The bandar yoi inoie had stories about the strange races of men which lived in the lowland forests too. There were tribes in which the men grew only a little after birth, and spent their lives in a special pouch in the belly of their mate. In one race, each family was controlled by a single fertile woman who grew monstrously fat and enslaved her sterile sisters, and the men were outcasts who fought fiercely if they met one another as they wandered the forests; there were great and bloody battles when fertile daughters matured and left their families and the men tried to win their favors. There were men who ran through the forest at night, drinking the blood of their mesmerized prey, and tribes of pale men and women who could transform themselves to look like other kinds of men—perhaps these were relatives of the mirror people Yama had met in the Palace of the Memory of the People.

Yama did not know which of these strange peoples were real and which were the stuff of stories. The forest folk were careless of the distinction. If it can be imagined, Yoi Sendar said, then surely it must be real. The Preservers who made this world were much greater than any of the races of men they had raised up from animals, and so they made more wonders than could possibly be imagined.

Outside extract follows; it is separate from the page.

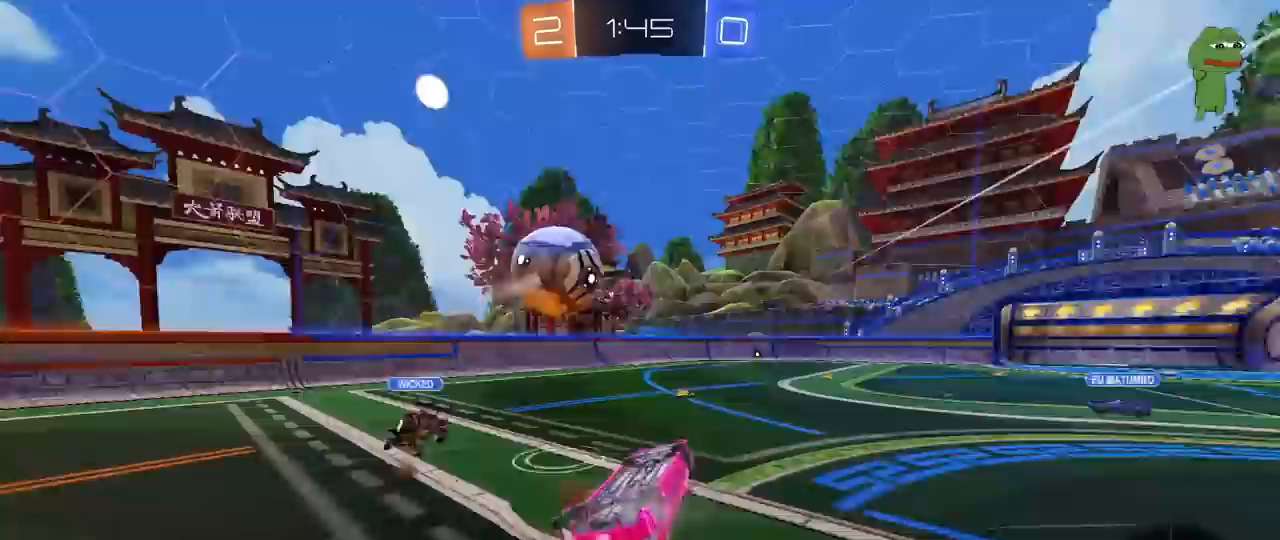
{"keys": [], "mouse": [], "mouse_move": "still", "events": [[233, "mouse_left", "up"], [317, "shift", "up"], [417, "d", "up"]]}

The bandar yoi inoie were happy in the forest. It was their home, as familiar to them as the peel-house and the City of the Dead were to Yama. They chanted long intricate melodies as they trotted through its green shadows, and sang and laughed and told long complicated jokes as they came back from hunting or while they cooked the prey they had caught or prepared the tubers and fruit they had collected.

Late one afternoon a party of hunters found a tree-creeper and one man rushed back to tell the others. The entire troop, along with Yama and Pandaras, followed him to the place where the tree-creeper had made its lair. It was a giant kapok tree, so big that twenty men linking arms would have been needed to embrace its circumference. Its smooth gray bark was split and scarred in several places, and Yoi Sendar pointed to the creature which could be glimpsed moving about inside.